In 1707 he completed a set of seven small plates of the cartoons of Raphael, with a title-page composed of a sectional view of the apartment at Hampton Court Palace in which they were then placed, and a circular portrait of Queen Anne. This series, not having been published before as a whole, met with great success. But his most important work was a large engraving on three plates, finished in 1730, of ‘The Apotheosis of James I,’ from the painting by Peter Paul Rubens on the ceiling of the banquet house at Whitehall. None of his plates, however, give any adequate idea of the style of the masters from whom they are copied, and, as George Vertue remarks, ‘at best are neat memorandums.’

==Later career==
He also engraved some portraits, among which are those of William III and Queen Mary, after Fowler; Prince William, Duke of Gloucester, after Sir Godfrey Kneller; Frederick Schomberg, 1st Duke of Schomberg; James Butler, 1st Duke of Ormonde, after Dahl; Sir William Dawes, archbishop of York, after Clostermann; and a small full-length of Anthony Ashley-Cooper, 3rd Earl of Shaftesbury, after the same painter, for the edition of the Characteristicks issued in 1714. There is also by him a set of thirty-seven plates of designs for goldsmith's work, as well as a large number of vignettes and head- and tail-pieces for the decoration of books. Gribelin died in Long Acre, London, on 18 January 1733, aged seventy-two, from a cold caught in going to see the king in the House of Lords. There is in the British Museum a volume of all his smaller plates, collected by himself, which was formerly in Vertue's possession.

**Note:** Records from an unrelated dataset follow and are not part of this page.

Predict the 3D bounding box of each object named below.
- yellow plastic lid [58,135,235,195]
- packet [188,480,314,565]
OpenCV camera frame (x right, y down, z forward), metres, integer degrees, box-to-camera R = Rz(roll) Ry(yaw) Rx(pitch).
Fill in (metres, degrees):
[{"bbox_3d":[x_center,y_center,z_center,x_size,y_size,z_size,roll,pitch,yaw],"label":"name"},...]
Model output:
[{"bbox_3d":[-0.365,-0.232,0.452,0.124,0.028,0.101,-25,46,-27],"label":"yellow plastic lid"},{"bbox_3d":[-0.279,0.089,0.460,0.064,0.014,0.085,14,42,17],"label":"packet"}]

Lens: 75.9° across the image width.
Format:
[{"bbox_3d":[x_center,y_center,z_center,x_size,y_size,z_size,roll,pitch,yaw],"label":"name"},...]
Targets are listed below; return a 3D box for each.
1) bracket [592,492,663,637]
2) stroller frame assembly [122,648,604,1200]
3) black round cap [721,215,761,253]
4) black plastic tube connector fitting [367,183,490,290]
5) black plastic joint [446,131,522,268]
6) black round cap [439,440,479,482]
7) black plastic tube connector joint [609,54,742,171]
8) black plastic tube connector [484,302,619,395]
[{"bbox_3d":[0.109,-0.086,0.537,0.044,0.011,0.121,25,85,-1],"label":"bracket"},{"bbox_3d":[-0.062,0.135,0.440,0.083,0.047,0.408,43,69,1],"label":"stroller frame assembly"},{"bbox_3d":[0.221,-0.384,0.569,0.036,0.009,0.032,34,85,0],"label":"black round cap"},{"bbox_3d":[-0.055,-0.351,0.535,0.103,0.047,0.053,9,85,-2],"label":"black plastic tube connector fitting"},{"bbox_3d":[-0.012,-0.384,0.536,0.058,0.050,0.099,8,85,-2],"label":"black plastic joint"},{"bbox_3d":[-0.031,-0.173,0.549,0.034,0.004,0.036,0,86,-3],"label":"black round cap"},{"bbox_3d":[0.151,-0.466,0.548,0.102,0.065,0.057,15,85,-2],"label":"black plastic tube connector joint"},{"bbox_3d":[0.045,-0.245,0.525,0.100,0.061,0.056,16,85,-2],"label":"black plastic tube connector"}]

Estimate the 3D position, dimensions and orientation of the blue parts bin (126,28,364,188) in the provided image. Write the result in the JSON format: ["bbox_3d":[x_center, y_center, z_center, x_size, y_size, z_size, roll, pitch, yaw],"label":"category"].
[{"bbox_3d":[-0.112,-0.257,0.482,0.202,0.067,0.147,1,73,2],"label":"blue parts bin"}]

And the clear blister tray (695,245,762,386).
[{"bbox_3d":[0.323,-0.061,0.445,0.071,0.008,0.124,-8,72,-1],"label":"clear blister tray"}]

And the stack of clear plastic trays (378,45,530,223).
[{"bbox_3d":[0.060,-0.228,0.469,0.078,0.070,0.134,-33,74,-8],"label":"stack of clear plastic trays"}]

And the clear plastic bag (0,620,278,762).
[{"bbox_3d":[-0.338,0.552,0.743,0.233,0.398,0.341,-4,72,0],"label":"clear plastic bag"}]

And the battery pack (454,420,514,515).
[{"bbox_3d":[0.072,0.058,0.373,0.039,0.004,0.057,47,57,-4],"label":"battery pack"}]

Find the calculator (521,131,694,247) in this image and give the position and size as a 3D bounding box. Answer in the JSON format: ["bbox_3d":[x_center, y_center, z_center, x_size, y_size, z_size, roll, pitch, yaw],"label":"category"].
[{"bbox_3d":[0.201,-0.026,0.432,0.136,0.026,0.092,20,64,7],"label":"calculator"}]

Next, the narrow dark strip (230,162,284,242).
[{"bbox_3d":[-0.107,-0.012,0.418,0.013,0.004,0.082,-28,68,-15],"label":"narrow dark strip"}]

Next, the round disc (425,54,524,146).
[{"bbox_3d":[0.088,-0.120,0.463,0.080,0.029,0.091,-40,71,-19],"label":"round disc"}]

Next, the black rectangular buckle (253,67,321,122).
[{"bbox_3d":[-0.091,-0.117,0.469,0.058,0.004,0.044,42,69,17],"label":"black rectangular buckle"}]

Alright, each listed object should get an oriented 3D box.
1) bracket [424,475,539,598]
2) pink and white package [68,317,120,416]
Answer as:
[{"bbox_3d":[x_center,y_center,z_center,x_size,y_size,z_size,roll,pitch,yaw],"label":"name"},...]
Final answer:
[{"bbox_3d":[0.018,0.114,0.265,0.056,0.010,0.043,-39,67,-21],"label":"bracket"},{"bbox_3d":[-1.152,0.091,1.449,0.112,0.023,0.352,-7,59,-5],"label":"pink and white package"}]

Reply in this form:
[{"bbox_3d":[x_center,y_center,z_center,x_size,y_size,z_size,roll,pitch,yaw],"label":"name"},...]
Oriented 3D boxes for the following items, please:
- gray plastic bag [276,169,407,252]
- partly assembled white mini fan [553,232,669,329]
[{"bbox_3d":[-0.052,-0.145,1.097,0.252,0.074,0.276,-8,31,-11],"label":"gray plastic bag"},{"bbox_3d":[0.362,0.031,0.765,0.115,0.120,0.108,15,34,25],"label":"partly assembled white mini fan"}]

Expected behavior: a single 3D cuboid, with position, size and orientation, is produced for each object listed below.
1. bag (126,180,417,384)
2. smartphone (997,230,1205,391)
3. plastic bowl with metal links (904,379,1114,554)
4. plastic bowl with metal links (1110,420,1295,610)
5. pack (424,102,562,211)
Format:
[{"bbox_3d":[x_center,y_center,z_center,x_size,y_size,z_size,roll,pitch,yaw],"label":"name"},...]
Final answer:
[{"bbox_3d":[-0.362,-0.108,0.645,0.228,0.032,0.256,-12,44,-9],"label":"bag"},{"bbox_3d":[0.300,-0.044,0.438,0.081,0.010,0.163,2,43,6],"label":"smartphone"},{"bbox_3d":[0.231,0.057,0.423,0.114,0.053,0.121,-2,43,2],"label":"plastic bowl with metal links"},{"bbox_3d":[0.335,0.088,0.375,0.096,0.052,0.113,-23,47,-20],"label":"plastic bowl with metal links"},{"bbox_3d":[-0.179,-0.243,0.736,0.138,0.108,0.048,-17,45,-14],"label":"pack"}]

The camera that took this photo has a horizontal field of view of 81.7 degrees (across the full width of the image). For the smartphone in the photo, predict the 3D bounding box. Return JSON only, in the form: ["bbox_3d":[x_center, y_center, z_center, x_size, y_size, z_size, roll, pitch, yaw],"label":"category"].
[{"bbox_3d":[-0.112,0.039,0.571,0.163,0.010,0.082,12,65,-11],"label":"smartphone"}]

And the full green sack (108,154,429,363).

==Consideration for Great Seal of the United States==
Historian Derek Davis notes that in 1776 a committee was appointed by the Continental Congress for creating an official seal. Its members were Benjamin Franklin, Thomas Jefferson, and John Adams. While Franklin and Jefferson proposed symbolism taken from the Book of Exodus, John Adams argued for a seal based on Gribelin's engraving "The Judgement of Hercules" which was an illustration in a book in his personal library. Adams' proposal did not gain support and a different design was eventually chosen.